On the day seven microscopists set up displays, and there was a special set of microscopes and magnifiers for children to use.
Peter Wakeman and Grenham Ireland showed live specimens on their microscopes and displayed them on video screens.
Mark Berry brought some microscopes to discuss the finer details of their construction.
Debbie Burfitt brought the microscope she had used many years ago to identify diatoms collected an identified during her PhD work. The microscope was fascinating for the microscopists as it was fitted with the phase contrast system using the cross version of illumination rather than the circular form.
Debbie Burfitt (right) with David and Rhodri Lewis
Debbie’s photos of her original collection of diatoms
Pam Hamer produced the final product of the interesting beach stone identified as a Copperas. This was pyritised fossil stem-like structures derived from the vegetation in the swamp conditions as the stone was formed.
Brian Darnton came by bus with his microscope and part of his slide collection of historical collections of Foraminifera and diatoms.
Brian Darnton (left) and Grenham Ireland
Last but not least, Jeremy Poole showed superb SEM images of tardigrades – linking in with the live tardigrades in Grenham’s display.
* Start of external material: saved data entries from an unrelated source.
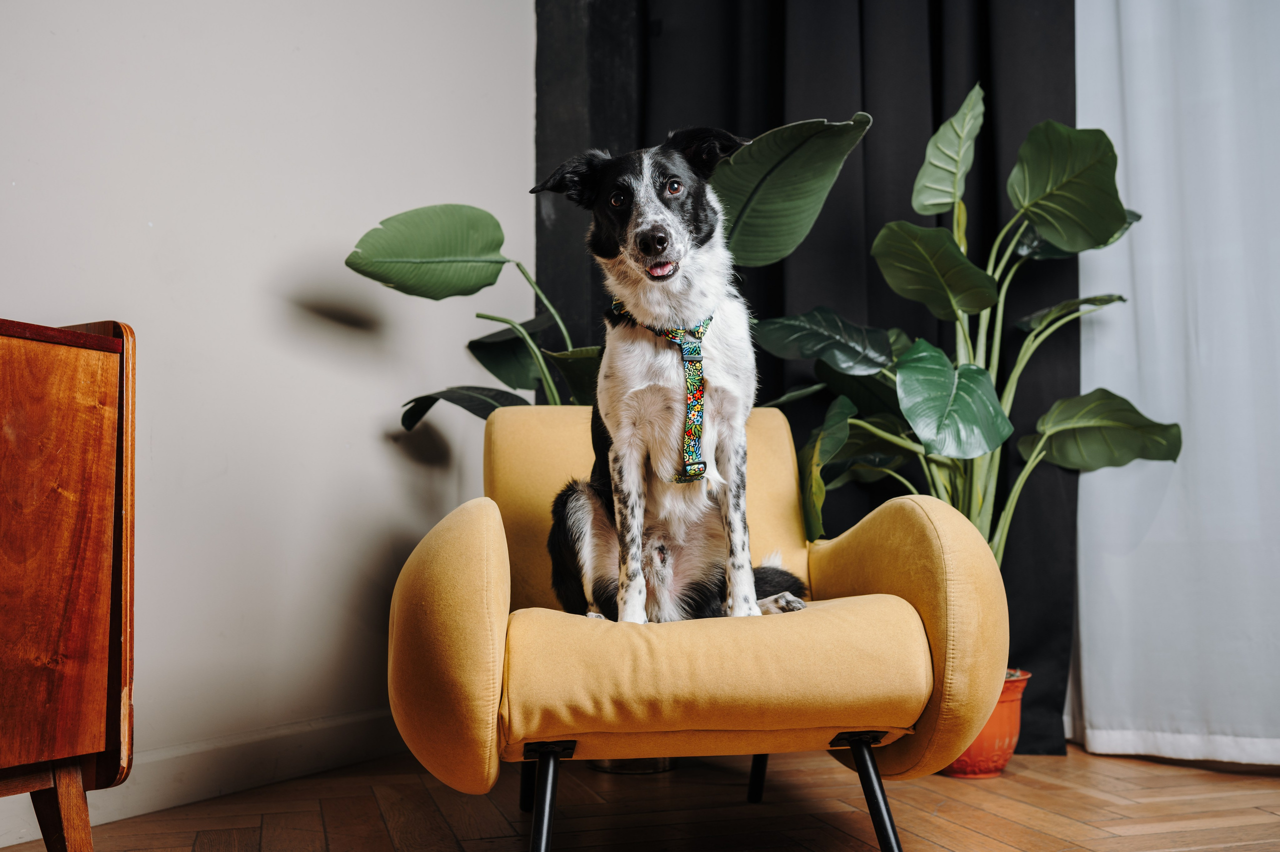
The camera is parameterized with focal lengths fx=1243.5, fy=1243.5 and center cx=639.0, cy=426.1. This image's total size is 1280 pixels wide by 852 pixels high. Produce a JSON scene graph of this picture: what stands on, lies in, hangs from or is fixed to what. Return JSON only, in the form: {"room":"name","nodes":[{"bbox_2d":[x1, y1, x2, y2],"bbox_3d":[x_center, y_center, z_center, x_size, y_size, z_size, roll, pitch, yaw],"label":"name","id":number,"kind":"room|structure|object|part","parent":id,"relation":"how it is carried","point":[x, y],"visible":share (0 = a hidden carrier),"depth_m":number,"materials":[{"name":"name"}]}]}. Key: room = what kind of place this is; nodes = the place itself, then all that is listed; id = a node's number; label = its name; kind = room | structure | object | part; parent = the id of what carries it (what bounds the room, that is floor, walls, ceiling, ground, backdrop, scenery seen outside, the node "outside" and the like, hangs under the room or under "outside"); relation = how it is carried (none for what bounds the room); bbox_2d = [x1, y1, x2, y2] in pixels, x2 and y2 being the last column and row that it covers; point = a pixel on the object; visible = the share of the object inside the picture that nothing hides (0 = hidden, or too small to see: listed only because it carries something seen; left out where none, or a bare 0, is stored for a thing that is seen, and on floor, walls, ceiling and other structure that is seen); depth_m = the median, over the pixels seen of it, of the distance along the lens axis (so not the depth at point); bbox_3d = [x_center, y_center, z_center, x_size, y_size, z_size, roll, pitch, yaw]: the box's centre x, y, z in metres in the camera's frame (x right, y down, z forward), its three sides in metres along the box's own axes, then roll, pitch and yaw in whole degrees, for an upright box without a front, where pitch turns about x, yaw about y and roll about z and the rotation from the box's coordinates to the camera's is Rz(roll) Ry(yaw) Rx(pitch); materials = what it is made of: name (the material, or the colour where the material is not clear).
{"room":"living room","nodes":[
{"label":"living room","id":0,"kind":"room"},
{"bbox_2d":[0,0,534,827],"bbox_3d":[-1.382,-0.677,2.011,0.155,2.810,4.266,-3,-5,33],"label":"wall","id":1,"kind":"structure","parent":0,"point":[371,448],"depth_m":2.74,"materials":[{"name":"white paint"}]},
{"bbox_2d":[0,708,399,845],"bbox_3d":[-1.250,0.671,1.981,0.018,0.113,3.408,-3,-5,33],"label":"baseboard","id":2,"kind":"structure","parent":1,"relation":"attached to","point":[284,743],"depth_m":2.59,"materials":[{"name":"white paint"}]},
{"bbox_2d":[0,740,1279,849],"bbox_3d":[0.425,0.690,0.947,4.025,0.102,4.585,-3,-5,33],"label":"floor","id":3,"kind":"structure","parent":0,"point":[1140,770],"depth_m":2.40,"materials":[{"name":"brown wood"}]},
{"bbox_2d":[0,315,136,851],"bbox_3d":[-1.238,0.256,1.418,0.440,0.846,1.258,-3,-5,33],"label":"wooden cabinet","id":4,"kind":"object","parent":3,"relation":"on","point":[3,403],"visible":1,"depth_m":1.74,"materials":[{"name":"brown wood"}]},
{"bbox_3d":[-0.836,0.577,1.802,0.070,0.221,0.074,1,-4,-18],"label":"wooden leg","id":5,"kind":"part","parent":4,"relation":"part of","materials":[{"name":"brown wood"}]},
{"bbox_2d":[590,757,680,773],"bbox_3d":[-0.013,0.660,2.987,0.286,0.266,0.286,-3,-5,33],"label":"plant pot","id":6,"kind":"object","parent":3,"relation":"on","point":[624,770],"visible":0.14,"depth_m":2.87,"materials":[{"name":"metal"}]},
{"bbox_2d":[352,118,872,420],"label":"potted plant","id":7,"kind":"object","parent":6,"relation":"in","point":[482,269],"visible":0.54,"depth_m":2.91,"materials":[{"name":"green plant"}]},
{"bbox_3d":[-0.503,-0.424,2.983,0.365,0.251,0.182,-1,-4,16],"label":"leaf","id":8,"kind":"part","parent":7,"relation":"part of","materials":[{"name":"green plant"}]},
{"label":"leaf","id":9,"kind":"part","parent":7,"relation":"part of","materials":[{"name":"green plant"}]},
{"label":"stems","id":10,"kind":"part","parent":7,"relation":"part of","materials":[{"name":"green plant"}]},
{"bbox_2d":[387,407,1006,851],"bbox_3d":[0.076,0.335,2.187,0.938,0.779,0.947,0,-4,-6],"label":"armchair","id":11,"kind":"object","parent":3,"relation":"on","point":[459,542],"visible":0.89,"depth_m":1.87,"materials":[{"name":"yellow fabric"}]},
{"bbox_3d":[-0.292,0.324,1.920,0.184,0.410,0.371,0,-4,-6],"label":"armrest","id":12,"kind":"part","parent":11,"relation":"part of","materials":[{"name":"fabric"}]},
{"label":"leg","id":13,"kind":"part","parent":11,"relation":"part of","materials":[{"name":"black metal"}]},
{"bbox_3d":[-0.152,0.606,1.937,0.075,0.223,0.092,1,-4,-18],"label":"leg","id":14,"kind":"part","parent":11,"relation":"part of","materials":[{"name":"black metal"}]},
{"bbox_3d":[0.018,0.180,2.543,0.632,0.435,0.341,1,-4,-18],"label":"backrest","id":15,"kind":"part","parent":11,"relation":"part of","materials":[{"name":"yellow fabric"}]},
{"bbox_2d":[539,130,821,631],"bbox_3d":[0.071,-0.066,2.380,0.498,0.849,0.828,-1,-4,11],"label":"dog","id":16,"kind":"object","parent":11,"relation":"on","point":[629,251],"visible":0.92,"depth_m":2.28},
{"bbox_2d":[609,309,711,488],"bbox_3d":[0.045,-0.037,2.402,0.206,0.274,0.470,0,-4,-1],"label":"dog harness","id":17,"kind":"object","parent":16,"relation":"on","point":[697,413],"visible":0.61,"depth_m":2.29,"materials":[{"name":"multicoloured fabric"}]},
{"bbox_3d":[0.089,0.384,2.100,0.714,0.174,0.690,0,-4,-6],"label":"seat cushion","id":18,"kind":"part","parent":11,"relation":"part of","materials":[{"name":"fabric"}]},
{"bbox_3d":[0.241,0.633,2.514,0.064,0.239,0.071,1,-4,-18],"label":"leg","id":19,"kind":"part","parent":11,"relation":"part of","materials":[{"name":"black metal"}]},
{"bbox_3d":[0.351,0.599,1.952,0.084,0.222,0.095,0,-4,-6],"label":"leg","id":20,"kind":"part","parent":11,"relation":"part of","materials":[{"name":"black metal"}]},
{"bbox_3d":[0.444,0.344,2.177,0.258,0.424,0.509,0,-4,-6],"label":"armrest","id":21,"kind":"part","parent":11,"relation":"part of","materials":[{"name":"fabric"}]},
{"bbox_2d":[941,666,1030,778],"bbox_3d":[0.755,0.676,2.852,0.261,0.226,0.261,-3,-5,33],"label":"plant pot","id":22,"kind":"object","parent":3,"relation":"on","point":[1010,736],"visible":0.38,"depth_m":2.75,"materials":[{"name":"orange ceramic"}]},
{"bbox_2d":[749,85,1183,593],"bbox_3d":[0.719,-0.138,2.924,0.978,1.347,0.874,-3,-5,33],"label":"potted plant","id":23,"kind":"object","parent":22,"relation":"in","point":[1033,458],"visible":0.8,"depth_m":2.87,"materials":[{"name":"green plant"}]},
{"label":"leaf","id":24,"kind":"part","parent":23,"relation":"part of","materials":[{"name":"green plant"}]},
{"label":"leaf","id":25,"kind":"part","parent":23,"relation":"part of","materials":[{"name":"green plant"}]},
{"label":"upright leaf","id":26,"kind":"part","parent":23,"relation":"part of","materials":[{"name":"green plant"}]},
{"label":"leaf","id":27,"kind":"part","parent":23,"relation":"part of","materials":[{"name":"green plant"}]},
{"bbox_3d":[1.008,-0.565,2.953,0.264,0.323,0.242,-3,-5,33],"label":"leaf","id":28,"kind":"part","parent":23,"relation":"part of","materials":[{"name":"green plant"}]},
{"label":"leaf","id":29,"kind":"part","parent":23,"relation":"part of","materials":[{"name":"green plant"}]},
{"label":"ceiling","id":30,"kind":"structure","parent":0},
{"bbox_2d":[538,0,1078,755],"bbox_3d":[0.473,-0.658,3.412,1.322,2.946,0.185,-3,-5,33],"label":"black curtain","id":31,"kind":"object","parent":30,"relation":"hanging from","point":[938,122],"visible":0.39,"depth_m":3.33,"materials":[{"name":"black fabric"}]},
{"bbox_2d":[1072,0,1279,769],"bbox_3d":[1.638,-0.654,2.702,1.424,2.792,0.123,-3,-5,33],"label":"white curtain","id":32,"kind":"object","parent":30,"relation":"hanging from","point":[1095,708],"visible":0.89,"depth_m":2.89,"materials":[{"name":"white fabric"}]}
]}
Visitors admiring Jeremy’s photos of tardigrades
During the day several other members and friends joined us, but despite the advertising very few local visitors. One was a local nature film maker who was particularly interested in Foraminifera. He has a sophisticated stacking system to image these along with marine live specimens. Another visitor was a young man with his father and it was gratifying to see his surprise at the detail he could see using our starter microscopes on an insect and a pollen-laden catkin. They were also intrigued by Jeremy’s SEM images, including the tardigrade standing to attention!
The meeting provided the opportunity for some in depth discussion – a good ‘Gossip’! Reluctantly, however, we agreed that we would not hold a meeting there in the autumn but hope to be back again in the spring.